(Layout annotation records)
....................
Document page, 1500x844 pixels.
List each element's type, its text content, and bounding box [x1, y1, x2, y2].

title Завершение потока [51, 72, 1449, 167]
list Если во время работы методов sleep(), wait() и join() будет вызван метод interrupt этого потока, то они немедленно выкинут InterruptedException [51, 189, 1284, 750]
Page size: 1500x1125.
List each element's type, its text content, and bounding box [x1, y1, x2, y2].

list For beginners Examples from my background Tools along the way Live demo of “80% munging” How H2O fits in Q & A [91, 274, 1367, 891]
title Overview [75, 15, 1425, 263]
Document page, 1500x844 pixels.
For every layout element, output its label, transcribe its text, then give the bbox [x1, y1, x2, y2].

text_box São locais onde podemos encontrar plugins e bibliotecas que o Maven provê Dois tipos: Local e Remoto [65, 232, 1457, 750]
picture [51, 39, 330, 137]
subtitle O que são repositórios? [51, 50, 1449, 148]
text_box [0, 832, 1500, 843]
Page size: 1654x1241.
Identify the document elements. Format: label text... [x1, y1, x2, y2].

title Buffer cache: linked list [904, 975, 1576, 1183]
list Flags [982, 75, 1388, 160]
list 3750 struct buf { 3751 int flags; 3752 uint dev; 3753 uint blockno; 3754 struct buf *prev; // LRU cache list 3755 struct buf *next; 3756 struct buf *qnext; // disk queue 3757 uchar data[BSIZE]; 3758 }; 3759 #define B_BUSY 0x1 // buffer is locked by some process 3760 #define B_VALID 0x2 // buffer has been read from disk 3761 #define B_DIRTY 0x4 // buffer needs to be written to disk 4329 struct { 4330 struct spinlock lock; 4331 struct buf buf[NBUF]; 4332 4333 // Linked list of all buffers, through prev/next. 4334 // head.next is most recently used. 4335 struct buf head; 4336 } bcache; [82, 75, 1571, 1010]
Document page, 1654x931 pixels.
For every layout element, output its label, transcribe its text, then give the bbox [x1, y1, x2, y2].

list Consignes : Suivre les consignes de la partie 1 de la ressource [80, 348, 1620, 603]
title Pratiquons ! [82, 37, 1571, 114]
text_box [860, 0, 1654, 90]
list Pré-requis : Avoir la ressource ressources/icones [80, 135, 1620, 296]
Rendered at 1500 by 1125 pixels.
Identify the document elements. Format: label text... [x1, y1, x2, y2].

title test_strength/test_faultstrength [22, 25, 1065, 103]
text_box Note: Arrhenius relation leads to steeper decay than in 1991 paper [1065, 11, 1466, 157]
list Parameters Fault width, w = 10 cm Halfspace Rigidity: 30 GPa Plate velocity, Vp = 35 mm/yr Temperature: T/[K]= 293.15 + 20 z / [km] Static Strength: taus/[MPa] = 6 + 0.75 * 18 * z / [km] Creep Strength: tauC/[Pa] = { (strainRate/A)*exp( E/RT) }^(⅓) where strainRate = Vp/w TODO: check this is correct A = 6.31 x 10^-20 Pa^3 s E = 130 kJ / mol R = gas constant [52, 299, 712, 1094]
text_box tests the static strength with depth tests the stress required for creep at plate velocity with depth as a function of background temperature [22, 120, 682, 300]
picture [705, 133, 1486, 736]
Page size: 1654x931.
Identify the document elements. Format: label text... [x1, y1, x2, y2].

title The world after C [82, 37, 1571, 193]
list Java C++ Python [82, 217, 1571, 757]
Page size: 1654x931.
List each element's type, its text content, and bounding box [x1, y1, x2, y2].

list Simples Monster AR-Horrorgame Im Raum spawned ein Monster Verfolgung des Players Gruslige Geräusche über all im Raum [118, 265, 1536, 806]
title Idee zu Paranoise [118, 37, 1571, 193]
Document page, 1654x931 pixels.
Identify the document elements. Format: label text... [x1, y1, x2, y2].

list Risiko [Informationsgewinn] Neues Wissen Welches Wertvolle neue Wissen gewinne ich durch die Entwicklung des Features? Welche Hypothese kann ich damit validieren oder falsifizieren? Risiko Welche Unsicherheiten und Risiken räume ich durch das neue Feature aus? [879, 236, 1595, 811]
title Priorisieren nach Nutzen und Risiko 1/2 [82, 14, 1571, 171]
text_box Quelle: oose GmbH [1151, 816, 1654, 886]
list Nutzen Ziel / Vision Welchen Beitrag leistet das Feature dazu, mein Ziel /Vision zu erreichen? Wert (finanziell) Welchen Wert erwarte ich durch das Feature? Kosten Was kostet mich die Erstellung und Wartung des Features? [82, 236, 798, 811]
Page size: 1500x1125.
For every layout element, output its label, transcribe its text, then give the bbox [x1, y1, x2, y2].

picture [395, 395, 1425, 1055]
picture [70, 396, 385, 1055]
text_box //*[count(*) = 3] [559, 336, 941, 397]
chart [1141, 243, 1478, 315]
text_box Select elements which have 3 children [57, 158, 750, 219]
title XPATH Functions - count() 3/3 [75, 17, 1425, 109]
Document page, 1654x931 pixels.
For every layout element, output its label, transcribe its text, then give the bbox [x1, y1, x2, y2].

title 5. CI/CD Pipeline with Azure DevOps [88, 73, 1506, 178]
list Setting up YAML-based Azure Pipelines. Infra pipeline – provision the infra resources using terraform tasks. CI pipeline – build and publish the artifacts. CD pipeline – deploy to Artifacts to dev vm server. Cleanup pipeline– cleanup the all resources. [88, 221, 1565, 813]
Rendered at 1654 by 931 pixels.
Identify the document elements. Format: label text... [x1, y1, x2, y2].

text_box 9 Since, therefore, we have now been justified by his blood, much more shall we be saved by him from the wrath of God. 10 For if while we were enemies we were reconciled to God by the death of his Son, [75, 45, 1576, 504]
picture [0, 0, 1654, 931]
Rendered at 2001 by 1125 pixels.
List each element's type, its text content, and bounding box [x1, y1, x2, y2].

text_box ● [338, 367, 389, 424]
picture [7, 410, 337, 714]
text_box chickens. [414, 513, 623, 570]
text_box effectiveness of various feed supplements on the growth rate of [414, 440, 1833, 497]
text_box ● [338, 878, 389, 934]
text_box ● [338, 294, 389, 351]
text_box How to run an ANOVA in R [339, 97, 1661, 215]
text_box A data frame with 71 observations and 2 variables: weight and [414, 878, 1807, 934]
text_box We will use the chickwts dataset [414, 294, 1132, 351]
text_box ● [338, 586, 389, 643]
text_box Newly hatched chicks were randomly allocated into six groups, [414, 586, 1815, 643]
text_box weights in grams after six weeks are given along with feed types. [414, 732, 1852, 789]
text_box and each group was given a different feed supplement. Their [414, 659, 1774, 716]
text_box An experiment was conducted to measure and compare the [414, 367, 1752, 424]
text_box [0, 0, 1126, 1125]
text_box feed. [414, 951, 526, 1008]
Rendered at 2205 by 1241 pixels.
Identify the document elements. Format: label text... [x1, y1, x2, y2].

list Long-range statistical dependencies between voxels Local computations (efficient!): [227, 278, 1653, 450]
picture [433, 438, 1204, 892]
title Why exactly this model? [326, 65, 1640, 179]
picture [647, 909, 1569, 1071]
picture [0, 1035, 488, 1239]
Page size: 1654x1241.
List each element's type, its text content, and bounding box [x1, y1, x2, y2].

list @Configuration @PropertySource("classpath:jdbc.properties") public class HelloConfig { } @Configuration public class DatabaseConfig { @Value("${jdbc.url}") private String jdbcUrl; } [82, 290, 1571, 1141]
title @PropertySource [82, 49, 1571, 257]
....................
Exercise task:
Reproduce all of the lines above verbatim.

Problem solution:
Document page, 1500x844 pixels.
List each element's type, its text content, and bounding box [x1, y1, x2, y2].

title Завершение потока [51, 72, 1449, 167]
list Если во время работы методов sleep(), wait() и join() будет вызван метод interrupt этого потока, то они немедленно выкинут InterruptedException [51, 189, 1284, 750]
Page size: 1500x1125.
List each element's type, its text content, and bounding box [x1, y1, x2, y2].

list For beginners Examples from my background Tools along the way Live demo of “80% munging” How H2O fits in Q & A [91, 274, 1367, 891]
title Overview [75, 15, 1425, 263]
Document page, 1500x844 pixels.
For every layout element, output its label, transcribe its text, then give the bbox [x1, y1, x2, y2].

text_box São locais onde podemos encontrar plugins e bibliotecas que o Maven provê Dois tipos: Local e Remoto [65, 232, 1457, 750]
picture [51, 39, 330, 137]
subtitle O que são repositórios? [51, 50, 1449, 148]
text_box [0, 832, 1500, 843]
Page size: 1654x1241.
Identify the document elements. Format: label text... [x1, y1, x2, y2].

title Buffer cache: linked list [904, 975, 1576, 1183]
list Flags [982, 75, 1388, 160]
list 3750 struct buf { 3751 int flags; 3752 uint dev; 3753 uint blockno; 3754 struct buf *prev; // LRU cache list 3755 struct buf *next; 3756 struct buf *qnext; // disk queue 3757 uchar data[BSIZE]; 3758 }; 3759 #define B_BUSY 0x1 // buffer is locked by some process 3760 #define B_VALID 0x2 // buffer has been read from disk 3761 #define B_DIRTY 0x4 // buffer needs to be written to disk 4329 struct { 4330 struct spinlock lock; 4331 struct buf buf[NBUF]; 4332 4333 // Linked list of all buffers, through prev/next. 4334 // head.next is most recently used. 4335 struct buf head; 4336 } bcache; [82, 75, 1571, 1010]
Document page, 1654x931 pixels.
For every layout element, output its label, transcribe its text, then give the bbox [x1, y1, x2, y2].

list Consignes : Suivre les consignes de la partie 1 de la ressource [80, 348, 1620, 603]
title Pratiquons ! [82, 37, 1571, 114]
text_box [860, 0, 1654, 90]
list Pré-requis : Avoir la ressource ressources/icones [80, 135, 1620, 296]
Rendered at 1500 by 1125 pixels.
Identify the document elements. Format: label text... [x1, y1, x2, y2].

title test_strength/test_faultstrength [22, 25, 1065, 103]
text_box Note: Arrhenius relation leads to steeper decay than in 1991 paper [1065, 11, 1466, 157]
list Parameters Fault width, w = 10 cm Halfspace Rigidity: 30 GPa Plate velocity, Vp = 35 mm/yr Temperature: T/[K]= 293.15 + 20 z / [km] Static Strength: taus/[MPa] = 6 + 0.75 * 18 * z / [km] Creep Strength: tauC/[Pa] = { (strainRate/A)*exp( E/RT) }^(⅓) where strainRate = Vp/w TODO: check this is correct A = 6.31 x 10^-20 Pa^3 s E = 130 kJ / mol R = gas constant [52, 299, 712, 1094]
text_box tests the static strength with depth tests the stress required for creep at plate velocity with depth as a function of background temperature [22, 120, 682, 300]
picture [705, 133, 1486, 736]
Page size: 1654x931.
Identify the document elements. Format: label text... [x1, y1, x2, y2].

title The world after C [82, 37, 1571, 193]
list Java C++ Python [82, 217, 1571, 757]
Page size: 1654x931.
List each element's type, its text content, and bounding box [x1, y1, x2, y2].

list Simples Monster AR-Horrorgame Im Raum spawned ein Monster Verfolgung des Players Gruslige Geräusche über all im Raum [118, 265, 1536, 806]
title Idee zu Paranoise [118, 37, 1571, 193]
Document page, 1654x931 pixels.
Identify the document elements. Format: label text... [x1, y1, x2, y2].

list Risiko [Informationsgewinn] Neues Wissen Welches Wertvolle neue Wissen gewinne ich durch die Entwicklung des Features? Welche Hypothese kann ich damit validieren oder falsifizieren? Risiko Welche Unsicherheiten und Risiken räume ich durch das neue Feature aus? [879, 236, 1595, 811]
title Priorisieren nach Nutzen und Risiko 1/2 [82, 14, 1571, 171]
text_box Quelle: oose GmbH [1151, 816, 1654, 886]
list Nutzen Ziel / Vision Welchen Beitrag leistet das Feature dazu, mein Ziel /Vision zu erreichen? Wert (finanziell) Welchen Wert erwarte ich durch das Feature? Kosten Was kostet mich die Erstellung und Wartung des Features? [82, 236, 798, 811]
Page size: 1500x1125.
For every layout element, output its label, transcribe its text, then give the bbox [x1, y1, x2, y2].

picture [395, 395, 1425, 1055]
picture [70, 396, 385, 1055]
text_box //*[count(*) = 3] [559, 336, 941, 397]
chart [1141, 243, 1478, 315]
text_box Select elements which have 3 children [57, 158, 750, 219]
title XPATH Functions - count() 3/3 [75, 17, 1425, 109]
Document page, 1654x931 pixels.
For every layout element, output its label, transcribe its text, then give the bbox [x1, y1, x2, y2].

title 5. CI/CD Pipeline with Azure DevOps [88, 73, 1506, 178]
list Setting up YAML-based Azure Pipelines. Infra pipeline – provision the infra resources using terraform tasks. CI pipeline – build and publish the artifacts. CD pipeline – deploy to Artifacts to dev vm server. Cleanup pipeline– cleanup the all resources. [88, 221, 1565, 813]
Rendered at 1654 by 931 pixels.
Identify the document elements. Format: label text... [x1, y1, x2, y2].

text_box 9 Since, therefore, we have now been justified by his blood, much more shall we be saved by him from the wrath of God. 10 For if while we were enemies we were reconciled to God by the death of his Son, [75, 45, 1576, 504]
picture [0, 0, 1654, 931]
Rendered at 2001 by 1125 pixels.
List each element's type, its text content, and bounding box [x1, y1, x2, y2].

text_box ● [338, 367, 389, 424]
picture [7, 410, 337, 714]
text_box chickens. [414, 513, 623, 570]
text_box effectiveness of various feed supplements on the growth rate of [414, 440, 1833, 497]
text_box ● [338, 878, 389, 934]
text_box ● [338, 294, 389, 351]
text_box How to run an ANOVA in R [339, 97, 1661, 215]
text_box A data frame with 71 observations and 2 variables: weight and [414, 878, 1807, 934]
text_box We will use the chickwts dataset [414, 294, 1132, 351]
text_box ● [338, 586, 389, 643]
text_box Newly hatched chicks were randomly allocated into six groups, [414, 586, 1815, 643]
text_box weights in grams after six weeks are given along with feed types. [414, 732, 1852, 789]
text_box and each group was given a different feed supplement. Their [414, 659, 1774, 716]
text_box An experiment was conducted to measure and compare the [414, 367, 1752, 424]
text_box [0, 0, 1126, 1125]
text_box feed. [414, 951, 526, 1008]
Rendered at 2205 by 1241 pixels.
Identify the document elements. Format: label text... [x1, y1, x2, y2].

list Long-range statistical dependencies between voxels Local computations (efficient!): [227, 278, 1653, 450]
picture [433, 438, 1204, 892]
title Why exactly this model? [326, 65, 1640, 179]
picture [647, 909, 1569, 1071]
picture [0, 1035, 488, 1239]
Page size: 1654x1241.
List each element's type, its text content, and bounding box [x1, y1, x2, y2].

list @Configuration @PropertySource("classpath:jdbc.properties") public class HelloConfig { } @Configuration public class DatabaseConfig { @Value("${jdbc.url}") private String jdbcUrl; } [82, 290, 1571, 1141]
title @PropertySource [82, 49, 1571, 257]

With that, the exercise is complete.